◆ **Work task A**:
Translate this sentence from the forum thread into Spanish: "They have Pseudotropheus demasoni at Big Al's in Scarborough."

◆ **Supplied passage**:
# Not Sure???????



## souljah77 (Mar 23, 2008)

I was thinking of picking up some Demasoni's from the USA on my next road trip (hard to find in Canada), is it illegal to cross the border with fish?

I also will be about 3-5 hours away from home (depending on the border crossing), how long are Demasoni's safe in the traditional bagging?


----------



## Dave (Feb 9, 2003)

This is a question that needs to be asked of your Customs Department to see if there is anything special that you need to bring them in.


----------



## Fogelhund (Dec 3, 2002)

I'm not sure why you are having problems finding demasoni, as their availability isn't a problem at all.

For example, private breeder selling them for $3.... 40+ fish available.

http://www.pricenetwork.ca/showthread.p ... did=197869

http://www.pricenetwork.ca/showthread.p ... did=197979 <- 40 more there....

No problems bringing them over the border, but there are a ton around here....


----------



## shumway (Jul 12, 2006)

Just sent him a pm about pricenetwork a little while ago before you posted :lol:


----------



## Joea (May 25, 2004)

souljah77 said:


> I was thinking of picking up some Demasoni's from the USA on my next road trip (hard to find in Canada), is it illegal to cross the border with fish?
> 
> I also will be about 3-5 hours away from home (depending on the border crossing), how long are Demasoni's safe in the traditional bagging?


Where were you a year ago when I had over 200 fry that NO ONE wanted?! :lol:

cichlidaholic and I single-handedly over-saturated the market here over the last three or four years with _Ps. demasoni_. At one point, I was literally _giving _them away! I think we actually affected the over-priced sale of these fish at larger LFS's... (which was kind of my goal). The _Ps. demasoni_ available near me have dropped in price by around $3 or so.

The site Fogelhund gave you is your best bet.


----------



## the_shedding_reptile (Sep 17, 2008)

They have Pseudotropheus demasoni at Big Al's in Scarborough. At least they had last week.


----------



## Dave (Feb 9, 2003)

Please use PM to recommend retailers.


----------

◆ **Work task B**:
Reproduce the lines of the records starting at the line that contains "Answer: (C)" and ending at the line that contains "Question: Is white plush toy at upper left at", both of those lines included, without any changes.

◆ **Material provided**:

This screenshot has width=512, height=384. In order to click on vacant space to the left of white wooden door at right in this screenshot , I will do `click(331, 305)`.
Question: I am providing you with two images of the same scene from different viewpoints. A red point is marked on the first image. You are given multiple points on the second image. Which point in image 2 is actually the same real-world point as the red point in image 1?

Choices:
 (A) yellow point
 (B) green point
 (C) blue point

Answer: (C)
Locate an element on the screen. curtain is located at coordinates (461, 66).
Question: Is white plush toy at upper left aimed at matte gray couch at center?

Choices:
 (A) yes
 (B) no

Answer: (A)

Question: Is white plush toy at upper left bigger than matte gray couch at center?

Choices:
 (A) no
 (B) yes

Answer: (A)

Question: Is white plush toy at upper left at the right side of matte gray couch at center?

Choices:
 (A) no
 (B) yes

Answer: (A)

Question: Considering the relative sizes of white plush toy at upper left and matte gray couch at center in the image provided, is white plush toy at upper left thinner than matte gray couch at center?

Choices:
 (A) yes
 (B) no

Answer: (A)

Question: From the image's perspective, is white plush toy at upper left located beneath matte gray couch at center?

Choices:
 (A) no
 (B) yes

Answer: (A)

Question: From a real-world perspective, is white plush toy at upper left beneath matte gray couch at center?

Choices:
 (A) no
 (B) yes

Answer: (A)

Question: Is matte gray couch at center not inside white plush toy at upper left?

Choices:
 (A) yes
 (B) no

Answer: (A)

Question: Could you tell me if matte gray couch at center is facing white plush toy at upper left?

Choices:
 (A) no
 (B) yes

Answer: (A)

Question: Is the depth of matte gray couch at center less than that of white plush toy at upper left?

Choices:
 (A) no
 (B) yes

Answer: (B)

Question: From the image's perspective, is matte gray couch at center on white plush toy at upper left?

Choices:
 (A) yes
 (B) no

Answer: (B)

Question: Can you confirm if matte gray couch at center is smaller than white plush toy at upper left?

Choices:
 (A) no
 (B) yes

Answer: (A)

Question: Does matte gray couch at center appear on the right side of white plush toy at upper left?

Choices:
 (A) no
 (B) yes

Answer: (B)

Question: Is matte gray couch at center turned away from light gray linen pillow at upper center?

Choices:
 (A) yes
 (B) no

◆ **Answer area A**:
Tienen Pseudotropheus demasoni en Big Al's en Scarborough.

◆ **Answer area B**:
Answer: (C)
Locate an element on the screen. curtain is located at coordinates (461, 66).
Question: Is white plush toy at upper left aimed at matte gray couch at center?

Choices:
 (A) yes
 (B) no

Answer: (A)

Question: Is white plush toy at upper left bigger than matte gray couch at center?

Choices:
 (A) no
 (B) yes

Answer: (A)

Question: Is white plush toy at upper left at the right side of matte gray couch at center?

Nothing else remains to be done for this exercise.